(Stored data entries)
+++++

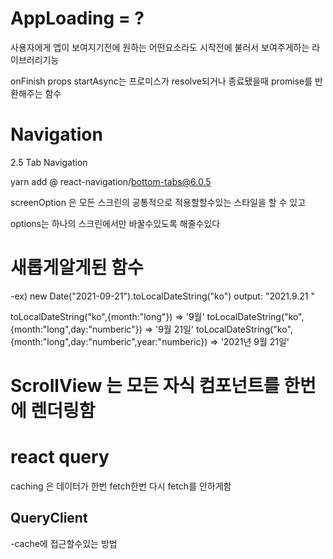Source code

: # AppLoading = ?

사용자에게 앱이 보여지기전에 원하는 어떤요소라도 시작전에 불러서 보여주게하는
라이브러리기능

onFinish props
startAsync는
프로미스가 resolve되거나 종료됐을때 promise를 반환해주는 함수

# Navigation

2.5 Tab Navigation

yarn add @
react-navigation/bottom-tabs@6.0.5

screenOption 은 모든 스크린의 공통적으로 적용할할수있는 스타일을 할 수 있고

options는 하나의 스크린에서만 바꿀수있도록 해줄수있다

# 새롭게알게된 함수

-ex) new Date("2021-09-21").toLocalDateString("ko")
output: "2021.9.21 "

toLocalDateString("ko",{month:"long"}) => '9월'
toLocalDateString("ko",{month:"long",day:"numberic"}) => '9월 21일'
toLocalDateString("ko",{month:"long",day:"numberic",year:"numberic}) => '2021년 9월 21일'

# ScrollView 는 모든 자식 컴포넌트를 한번에 렌더링함

# react query

caching 은 데이터가 한번 fetch한번 다시 fetch를 안하게함

## QueryClient

-cache에 접근할수있는 방법
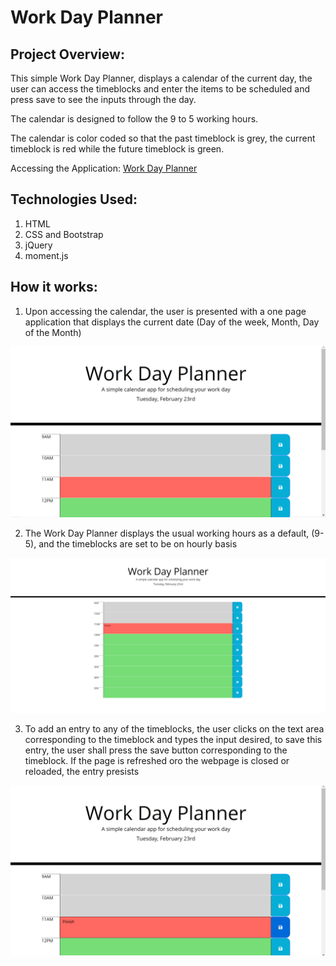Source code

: # Work Day Planner
## Project Overview:
This simple Work Day Planner, displays a calendar of the current day, the user can access the timeblocks and enter the items to be scheduled and press save to see the inputs through the day.

The calendar is designed to follow the 9 to 5 working hours. 

The calendar is color coded so that the past timeblock is grey, the current timeblock is red while the future timeblock is green.

Accessing the Application: [Work Day Planner](https://nohaashraf85.github.io/Day-Planner/)

## Technologies Used:
1. HTML
2. CSS and Bootstrap
3. jQuery
4. moment.js

## How it works:
1. Upon accessing the calendar, the user is presented with a one page application that displays the current date (Day of the week, Month, Day of the Month)

![Homepage](./Assets/images/Homepage1.png)

2. The Work Day Planner displays the usual working hours as a default, (9-5), and the timeblocks are set to be on hourly basis

![ninetofiveworkday](./Assets/images/nineToFiveWorkDay1.png)

3. To add an entry to any of the timeblocks, the user clicks on the text area corresponding to the timeblock and types the input desired, to save this entry, the user shall press the save button corresponding to the timeblock. If the page is refreshed oro the webpage is closed or reloaded, the entry presists

![currentTimeEntry](./Assets/images/currentTimeEntry1.png)


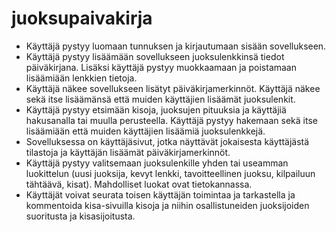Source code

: # juoksupaivakirja

- Käyttäjä pystyy luomaan tunnuksen ja kirjautumaan sisään sovellukseen.
- Käyttäjä pystyy lisäämään sovellukseen juoksulenkkinsä tiedot päiväkirjana. Lisäksi käyttäjä pystyy muokkaamaan ja poistamaan lisäämiään lenkkien tietoja.
- Käyttäjä näkee sovellukseen lisätyt päiväkirjamerkinnöt. Käyttäjä näkee sekä itse lisäämänsä että muiden käyttäjien lisäämät juoksulenkit.
- Käyttäjä pystyy etsimään kisoja, juoksujen pituuksia ja käyttäjiä hakusanalla tai muulla perusteella. Käyttäjä pystyy hakemaan sekä itse lisäämiään että muiden käyttäjien lisäämiä juoksulenkkejä.
- Sovelluksessa on käyttäjäsivut, jotka näyttävät jokaisesta käyttäjästä tilastoja ja käyttäjän lisäämät päiväkirjamerkinnöt.
- Käyttäjä pystyy valitsemaan juoksulenkille yhden tai useamman luokittelun (uusi juoksija, kevyt lenkki, tavoitteellinen juoksu, kilpailuun tähtäävä, kisat). Mahdolliset luokat ovat tietokannassa.
- Käyttäjät voivat seurata toisen käyttäjän toimintaa ja tarkastella ja kommentoida kisa-sivuilla kisoja ja niihin osallistuneiden juoksijoiden suoritusta ja kisasijoitusta.
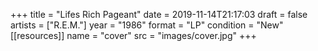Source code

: +++
title = "Lifes Rich Pageant"
date = 2019-11-14T21:17:03
draft = false
artists = ["R.E.M."]
year = "1986"
format = "LP"
condition = "New"
[[resources]]
  name = "cover"
  src = "images/cover.jpg"
+++
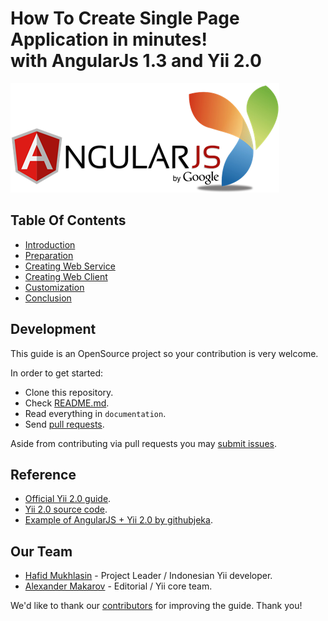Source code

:# How To Create Single Page Application in minutes! <br> with AngularJs 1.3 and Yii 2.0

![](images/angularjsyii.png)

## Table Of Contents

- [Introduction](01-introduction.md)
- [Preparation](02-preparation.md)
- [Creating Web Service](03-create-web-service.md)
- [Creating Web Client](04-create-web-client.md)
- [Customization](05-customization.md)
- [Conclusion](06-conclusion.md)

## Development

This guide is an OpenSource project so your contribution is very welcome.

In order to get started:

- Clone this repository.
- Check [README.md](../README.md).
- Read everything in `documentation`.
- Send [pull requests](https://github.com/hscstudio/angular1-yii2/pulls).

Aside from contributing via pull requests you may [submit issues](https://github.com/hscstudio/angular1-yii2/issues).

## Reference

- [Official Yii 2.0 guide](http://www.yiiframework.com/doc-2.0).
- [Yii 2.0 source code](https://github.com/yiisoft/yii2).
- [Example of AngularJS + Yii 2.0 by githubjeka](https://github.com/githubjeka/angular-yii2).

## Our Team

- [Hafid Mukhlasin](http://www.hafidmukhlasin.com) - Project Leader / Indonesian Yii developer.
- [Alexander Makarov](http://rmcreative.ru/) - Editorial / Yii core team.

We'd like to thank our [contributors](https://github.com/hscstudio/angular1-yii2/graphs/contributors) for improving
the guide. Thank you!
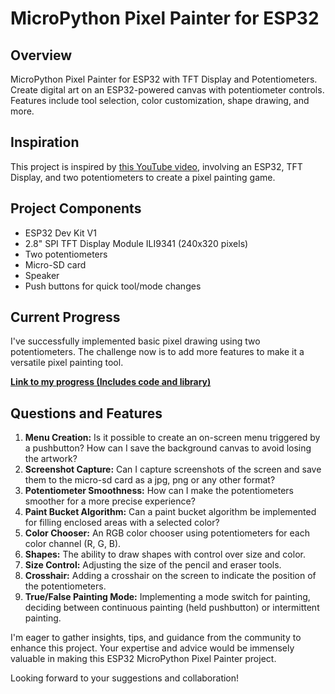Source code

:# MicroPython Pixel Painter for ESP32

## Overview
MicroPython Pixel Painter for ESP32 with TFT Display and Potentiometers. Create digital art on an ESP32-powered canvas with potentiometer controls. Features include tool selection, color customization, shape drawing, and more.

## Inspiration
This project is inspired by [this YouTube video](https://www.youtube.com/watch?v=Q7YubyHPzJk), involving an ESP32, TFT Display, and two potentiometers to create a pixel painting game.

## Project Components
- ESP32 Dev Kit V1
- 2.8" SPI TFT Display Module ILI9341 (240x320 pixels)
- Two potentiometers
- Micro-SD card
- Speaker
- Push buttons for quick tool/mode changes

## Current Progress
I've successfully implemented basic pixel drawing using two potentiometers. The challenge now is to add more features to make it a versatile pixel painting tool.

**[Link to my progress (Includes code and library)](https://wokwi.com/projects/378831097804843009)**

## Questions and Features
1. **Menu Creation:** Is it possible to create an on-screen menu triggered by a pushbutton? How can I save the background canvas to avoid losing the artwork?
2. **Screenshot Capture:** Can I capture screenshots of the screen and save them to the micro-sd card as a jpg, png or any other format?
3. **Potentiometer Smoothness:** How can I make the potentiometers smoother for a more precise experience?
4. **Paint Bucket Algorithm:** Can a paint bucket algorithm be implemented for filling enclosed areas with a selected color?
5. **Color Chooser:** An RGB color chooser using potentiometers for each color channel (R, G, B).
6. **Shapes:** The ability to draw shapes with control over size and color.
7. **Size Control:** Adjusting the size of the pencil and eraser tools.
8. **Crosshair:** Adding a crosshair on the screen to indicate the position of the potentiometers.
9. **True/False Painting Mode:** Implementing a mode switch for painting, deciding between continuous painting (held pushbutton) or intermittent painting.

I'm eager to gather insights, tips, and guidance from the community to enhance this project. Your expertise and advice would be immensely valuable in making this ESP32 MicroPython Pixel Painter project.

Looking forward to your suggestions and collaboration!

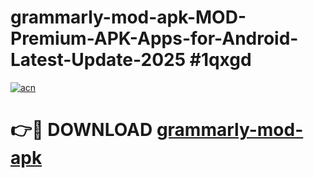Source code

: # grammarly-mod-apk-MOD-Premium-APK-Apps-for-Android-Latest-Update-2025 #1qxgd

[![acn](https://github.com/user-attachments/assets/0f9c940e-d8b0-45ae-aac7-cd30a18b3e1c)](https://app.mediaupload.pro?title=grammarly-mod-apk&ref=07M)

# 👉🔴 DOWNLOAD [grammarly-mod-apk](https://app.mediaupload.pro?title=grammarly-mod-apk&ref=07M)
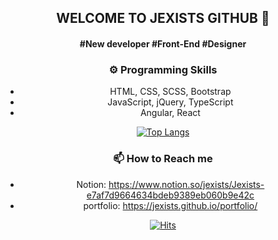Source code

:
<div align="center"> 

## WELCOME TO JEXISTS GITHUB 👋
#### #New developer #Front-End #Designer

### ⚙️ Programming Skills
- HTML, CSS, SCSS, Bootstrap
- JavaScript, jQuery, TypeScript
- Angular, React

[![Top Langs](https://github-readme-stats.vercel.app/api/top-langs/?username=jexists&layout=compact)](https://github.com/anuraghazra/github-readme-stats)

<!-- 깃허브 
![Anurag's github stats](https://github-readme-stats.vercel.app/api?username=jexists&show_icons=true)
-->

### 📫 How to Reach me
- Notion: https://www.notion.so/jexists/Jexists-e7af7d9664634bdeb9389eb060b9e42c
- portfolio: https://jexists.github.io/portfolio/



  
[![Hits](https://hits.seeyoufarm.com/api/count/incr/badge.svg?url=https%3A%2F%2Fgithub.com%2Fjexists)](https://hits.seeyoufarm.com)

</div>  
  
<!--
**jexists/jexists** is a ✨ _special_ ✨ repository because its `README.md` (this file) appears on your GitHub profile.

Here are some ideas to get you started:

- 🔭 I’m currently working on ...
- 🌱 I’m currently learning ...
- 👯 I’m looking to collaborate on ...
- 🤔 I’m looking for help with ...
- 💬 Ask me about ...
- 📫 How to reach me: ...
- 😄 Pronouns: ...
- ⚡ Fun fact: ...
-->
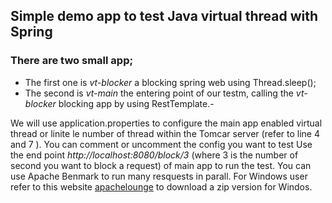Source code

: ## Simple demo app to test Java virtual thread with Spring
### There are two small app; 
- The first one is _vt-blocker_ a blocking spring web using Thread.sleep();
- The second is _vt-main_ the entering point of our testm, calling the _vt-blocker_ blocking app by using RestTemplate.-

We will use application.properties to configure the main app enabled virtual thread or linite le number of thread within the Tomcar server (refer to line 4 and 7 ). You can comment or uncomment the config you want to test
Use the end point _http://localhost:8080/block/3_ (where 3 is the number of second you want to block a request) of main app to run the test.
You can use Apache Benmark to run many resquests in parall. For Windows user refer to this website [apachelounge](https://www.apachelounge.com/download/#google_vignette) to download a zip version for Windos.
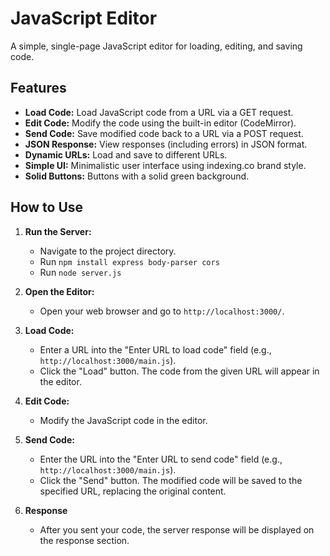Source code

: # JavaScript Editor

A simple, single-page JavaScript editor for loading, editing, and saving code.

## Features

*   **Load Code:** Load JavaScript code from a URL via a GET request.
*   **Edit Code:** Modify the code using the built-in editor (CodeMirror).
*   **Send Code:** Save modified code back to a URL via a POST request.
*   **JSON Response:** View responses (including errors) in JSON format.
*   **Dynamic URLs:** Load and save to different URLs.
*   **Simple UI:** Minimalistic user interface using indexing.co brand style.
*   **Solid Buttons:** Buttons with a solid green background.

## How to Use

1.  **Run the Server:**
    *   Navigate to the project directory.
    *   Run `npm install express body-parser cors`
    *   Run `node server.js`

2.  **Open the Editor:**
    *   Open your web browser and go to `http://localhost:3000/`.

3.  **Load Code:**
    *   Enter a URL into the "Enter URL to load code" field (e.g., `http://localhost:3000/main.js`).
    *   Click the "Load" button. The code from the given URL will appear in the editor.

4.  **Edit Code:**
    *   Modify the JavaScript code in the editor.

5.  **Send Code:**
    *   Enter the URL into the "Enter URL to send code" field (e.g., `http://localhost:3000/main.js`).
    *   Click the "Send" button. The modified code will be saved to the specified URL, replacing the original content.

6.  **Response**
    *   After you sent your code, the server response will be displayed on the response section.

+++++

■ Assignment ■
Return every line from the records above that holds the word "MicroPython".

■ Reply to the task ■
:# MicroPython Pixel Painter for ESP32
MicroPython Pixel Painter for ESP32 with TFT Display and Potentiometers. Create digital art on an ESP32-powered canvas with potentiometer controls. Features include tool selection, color customization, shape drawing, and more.
I'm eager to gather insights, tips, and guidance from the community to enhance this project. Your expertise and advice would be immensely valuable in making this ESP32 MicroPython Pixel Painter project.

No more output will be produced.